La comunidad internacional ha adoptado importantes medidas para paliar los problemas causados por las minas antipersonal. Sin embargo, pocas normas internacionales han abordado el problema que plantean otras formas de residuos explosivos de guerra.

En 2003, en parte en respuesta a los esfuerzos del CICR, de muchas Sociedades Nacionales y de organizaciones no gubernamentales, los Estados Partes en la Convención sobre Ciertas Armas Convencionales (CCAC) entablaron negociaciones para reducir el peligro que hacen correr los residuos explosivos de guerra a la población civil. Cabe esperar que este proceso conduzca a un conjunto de normas jurídicamente vinculantes, es decir a un nuevo protocolo de la Convención, cuya aprobación sería un avance importante en el derecho internacional humanitario y fortalecería un área del derecho aún frágil.

Acción preventiva

Las negociaciones actuales se centran en las medidas para disminuir la amenaza de los residuos explosivos de guerra después de finalizado un conflicto. En opinión del CICR, habría posibilidad de reducir las consecuencias solicitando a las partes en el conflicto que eliminen las municiones que han usado o faciliten su eliminación, que proporcionen a las organizaciones implicadas en las actividades de remoción de residuos explosivos de guerra y de sensibilización al peligro de las minas/residuos explosivos de guerra información técnica y asistencia material para permitirles realizar sus tareas con la mayor eficacia y seguridad posibles y que adviertan a los civiles de la presencia de los residuos explosivos de guerra y del peligro que representan. Como parte del fortalecimiento del sistema sanitario general en el país afectado, es indispensable también aportar asistencia a las víctimas de estas armas para ayudarlas a llevar una vida saludable y productiva.

Por otra parte, el CICR solicitó que se prohibiera el uso de submuniciones contra todo objetivo militar ubicado en zonas civiles.
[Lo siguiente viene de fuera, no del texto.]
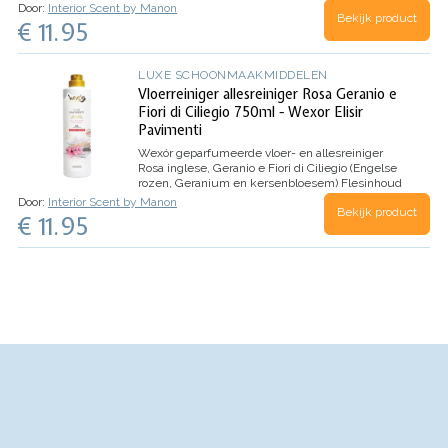
waterbloemen)
Flesinhoud van 750 ml.
Door:
Interior Scent by Manon
Bekijk product
€ 11.95
LUXE SCHOONMAAKMIDDELEN
Vloerreiniger allesreiniger Rosa Geranio e
Fiori di Ciliegio 750ml - Wexor Elisir
Pavimenti
Wexór geparfumeerde vloer- en allesreiniger
Rosa inglese, Geranio e Fiori di Ciliegio
(Engelse
rozen, Geranium en kersenbloesem)
Flesinhoud
van 750 ml
Door:
Interior Scent by Manon
Bekijk product
€ 11.95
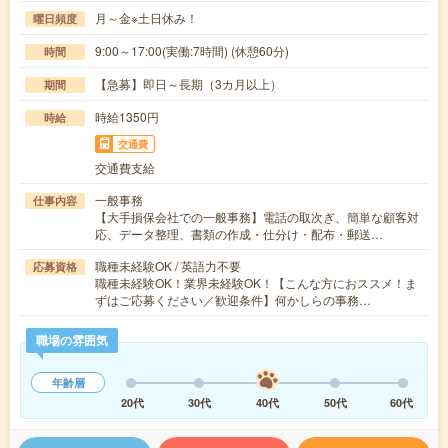
月～金※土日休み！
曜日頻度
9:00～17:00(実働:7時間) (休憩60分)
時間
【急募】即日～長期（3カ月以上）
期間
時給1350円
時給
交通費
交通費支給
一般事務
仕事内容
【大手損保会社での一般事務】電話の取次ぎ、簡単な顧客対
応、データ整理、書類の作成・仕分け・配布・郵送…
職種未経験OK / 英語力不要
応募資格
職種未経験OK！業界未経験OK！【こんな方におススメ！ま
ずはご応募ください／歓迎条件】何かしらの事務…
職場の雰囲気
年齢層
20代
30代
40代
50代
60代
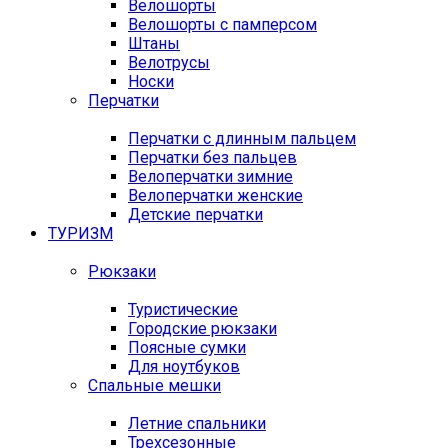
Велошорты
Велошорты с памперсом
Штаны
Велотрусы
Носки
Перчатки
Перчатки с длинным пальцем
Перчатки без пальцев
Велоперчатки зимние
Велоперчатки женские
Детские перчатки
ТУРИЗМ
Рюкзаки
Туристические
Городские рюкзаки
Поясные сумки
Для ноутбуков
Спальные мешки
Летние спальники
Трехсезонные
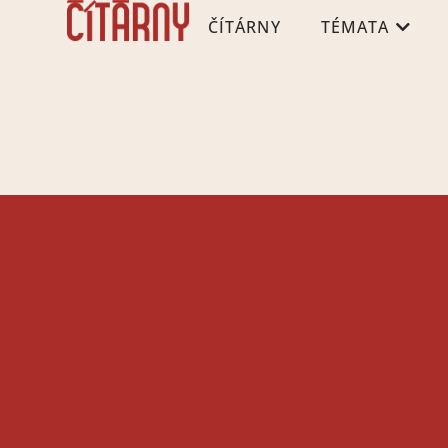
ČÍTÁRNY
TÉMATA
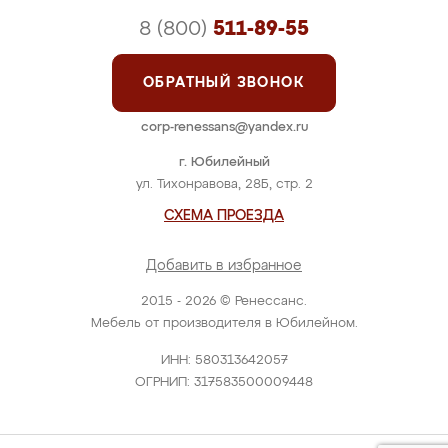
8 (800)
511-89-55
ОБРАТНЫЙ ЗВОНОК
corp-renessans@yandex.ru
г. Юбилейный
ул. Тихонравова, 28Б, стр. 2
СХЕМА ПРОЕЗДА
Добавить в избранное
2015 - 2026 © Ренессанс.
Мебель от производителя в Юбилейном.
ИНН: 580313642057
ОГРНИП: 317583500009448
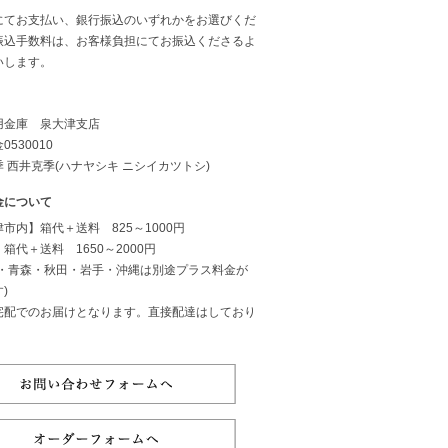
にてお支払い、銀行振込のいずれかをお選びくだ
振込手数料は、お客様負担にてお振込くださるよ
いします。
用金庫 泉大津支店
0530010
 西井克季(ハナヤシキ ニシイカツトシ)
金について
市内】箱代＋送料 825～1000円
箱代＋送料 1650～2000円
道・青森・秋田・岩手・沖縄は別途プラス料金が
)
宅配でのお届けとなります。直接配達はしており
。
Esta propuesta se funda en los riesgos particulares que entrañan las submuniciones para la población civil, debido a su elevado porcentaje de fallos y a las dificultades para sembrarlas con precisión. Hasta ahora sólo unos pocos gobiernos se muestran favorables a estas restricciones. Asimismo, es esencial la adopción de medidas para impedir que las submuniciones y otras municiones se conviertan en residuos explosivos de guerra, tales como los mecanismos de autodestrucción y la adecuada gestión en el almacenamiento de municiones. Si bien estas medidas preventivas siguen examinándose, aún no son objeto de negociaciones. Ahora bien, gracias al creciente apoyo público y político, se podrían utilizar como base en futuras negociaciones.
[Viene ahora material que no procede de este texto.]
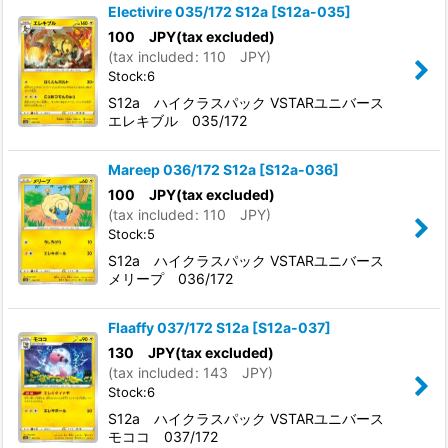
Electivire 035/172 S12a
[
S12a-035
]
100
JPY
(tax excluded)
(
tax included
:
110
JPY
)
Stock:6
S12a ハイクラスパック VSTARユニバース
エレキブル 035/172
Mareep 036/172 S12a
[
S12a-036
]
100
JPY
(tax excluded)
(
tax included
:
110
JPY
)
Stock:5
S12a ハイクラスパック VSTARユニバース
メリープ 036/172
Flaaffy 037/172 S12a
[
S12a-037
]
130
JPY
(tax excluded)
(
tax included
:
143
JPY
)
Stock:6
S12a ハイクラスパック VSTARユニバース
モココ 037/172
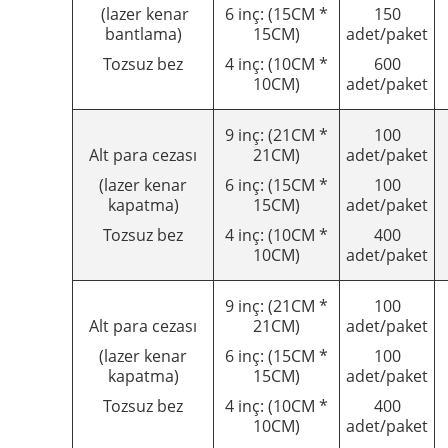
(lazer kenar
6 inç: (15CM *
150
bantlama)
15CM)
adet/paket
Tozsuz bez
4 inç: (10CM *
600
10CM)
adet/paket
9 inç: (21CM *
100
Alt para cezası
21CM)
adet/paket
(lazer kenar
6 inç: (15CM *
100
kapatma)
15CM)
adet/paket
Tozsuz bez
4 inç: (10CM *
400
10CM)
adet/paket
9 inç: (21CM *
100
Alt para cezası
21CM)
adet/paket
(lazer kenar
6 inç: (15CM *
100
kapatma)
15CM)
adet/paket
Tozsuz bez
4 inç: (10CM *
400
10CM)
adet/paket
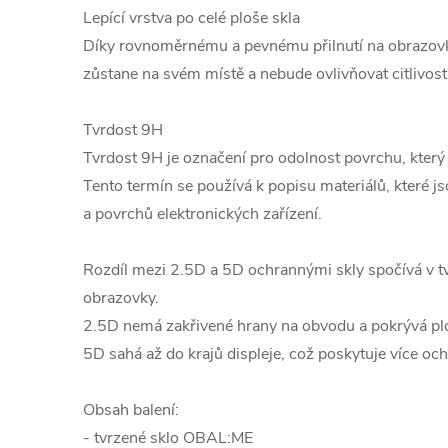
Lepící vrstva po celé ploše skla
Díky rovnoměrnému a pevnému přilnutí na obrazovku 
zůstane na svém místě a nebude ovlivňovat citlivost
Tvrdost 9H
Tvrdost 9H je označení pro odolnost povrchu, který 
Tento termín se používá k popisu materiálů, které j
a povrchů elektronických zařízení.
Rozdíl mezi 2.5D a 5D ochrannými skly spočívá v tv
obrazovky.
2.5D nemá zakřivené hrany na obvodu a pokrývá pl
5D sahá až do krajů displeje, což poskytuje více och
Obsah balení:
- tvrzené sklo OBAL:ME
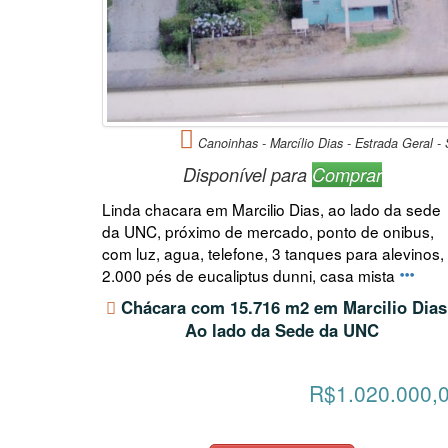
Canoinhas - Marcílio Dias - Estrada Geral -
Disponível para
Comprar
Linda chacara em Marcilio Dias, ao lado da sede
da UNC, próximo de mercado, ponto de onibus,
com luz, agua, telefone, 3 tanques para alevinos,
2.000 pés de eucaliptus dunni, casa mista
Chácara com 15.716 m2 em Marcilio Dias
Ao lado da Sede da UNC
R$1.020.000,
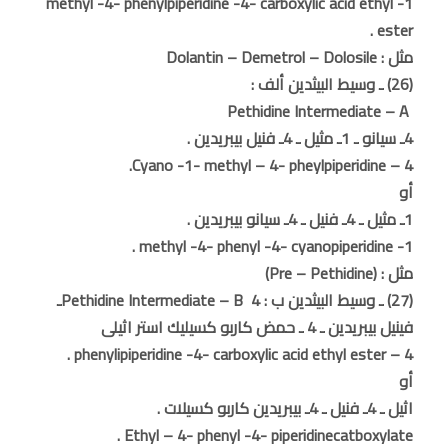
1- methyl -4- phenylpiperidine -4- carboxylic acid ethyl
ester .
مثل : Dolantin – Demetrol – Dolosile
(26) ـ وسيط البيثدين ألف :
Pethidine Intermediate – A
4ـ سيانو ـ 1ـ مثيل ـ 4ـ فنيل بيبريدين .
4 – Cyano -1- methyl – 4- pheylpiperidine.
أو
1ـ مثيل ـ 4ـ فنيل ـ 4ـ سيانو بيبريدين .
1- methyl -4- phenyl -4- cyanopiperidine .
مثل : (Pre – Pethidine)
(27) ـ وسيط البيثدين ب : Pethidine Intermediate – B 4ـ
فينيل بيبريدين ـ 4 ـ حمض كاربو كسيليك استر اثيلى
4 – phenylipiperidine -4- carboxylic acid ethyl ester .
أو
اثيل ـ 4ـ فنيل ـ 4ـ بيبريدين كاربو كسيلات .
Ethyl – 4- phenyl -4- piperidinecatboxylate .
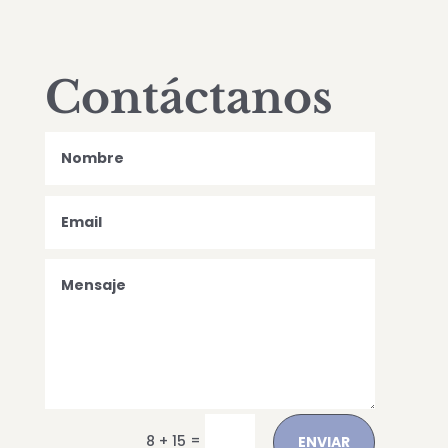
Contáctanos
Alternative:
=
8 + 15
ENVIAR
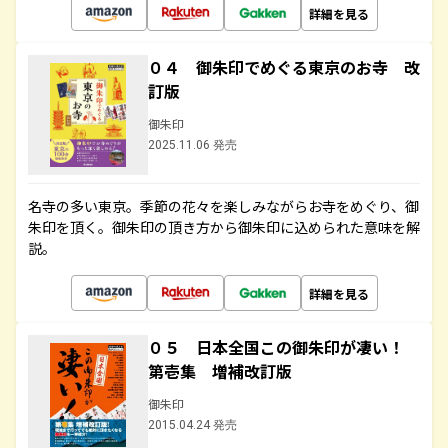
詳細を見る
０４ 御朱印でめぐる東京のお寺 改
訂版
御朱印
2025.11.06 発売
名寺の多い東京。季節の花々を楽しみながらお寺をめぐり、御
朱印を頂く。御朱印の頂き方から御朱印に込められた意味を解
説。
詳細を見る
０５ 日本全国この御朱印が凄い！
第壱集 増補改訂版
御朱印
2015.04.24 発売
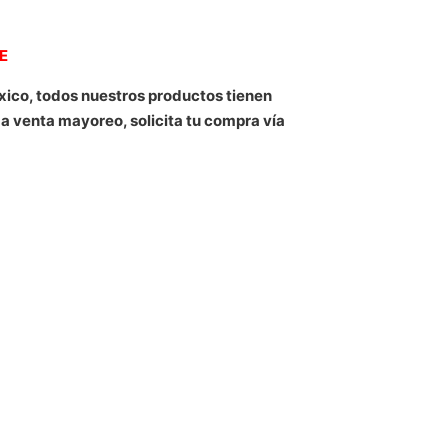
NE
xico, todos nuestros productos tienen
 a venta mayoreo, solicita tu compra vía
La XXVIII Conferencia Internacional brindará una excelente oportunidad al Movimiento para ser escuchado sobre estas cuestiones. En 2001, el Consejo de Delegados solicitó a los Estados Partes en la CCAC que entablaran negociaciones acerca de un nuevo protocolo para abordar los problemas causados por los residuos explosivos de guerra y alentó a todos los componentes del Movimiento a que hicieran tomar conciencia del costo humano de estas armas. Este año, se espera que el Consejo de Delegados y la Conferencia Internacional puedan acoger con satisfacción la aprobación de un nuevo instrumento de la CCAC sobre residuos explosivos de guerra, o, si aún no se ha suscrito un instrumento, instar a los Estados Partes en la CCAC a que prosigan las negociaciones y aprueben firmes medidas, como las propuestas por el CICR, con miras a resolver el problema de los residuos explosivos de guerra.

Si el proceso da lugar a un nuevo conjunto de normas estrictas y exhaustivas, sólo así se podrá mejorar la vida del sinnúmero de personas civiles que corren el riesgo de convertirse en heridos de guerra mucho después que los soldados han abandonado el campo de batalla.


En Barda, Azerbaiyán. Un delegado del CICR explicando a los alumnos de una escuela los peligros de los residuos explosivos de guerra.
©Boris Heder / CICR


Louis Maresca y Camilla Waszink
Louis Maresca es asesor jurídico del CICR. Camilla Waszink es encargada de programas del CICR en Ginebra.

1 ‘Polish experiences with Remnants of War’, informe de las Fuerzas de Ingeniería Polacas, 2002.
2 Información facilitada por Phil Bean, Director, National UXO Programme, Laos, en la reunión de expertos sobre residuos explosivos de guerra, celebrada en Nyon, Suiza, 18 y 19 de noviembre de 2000.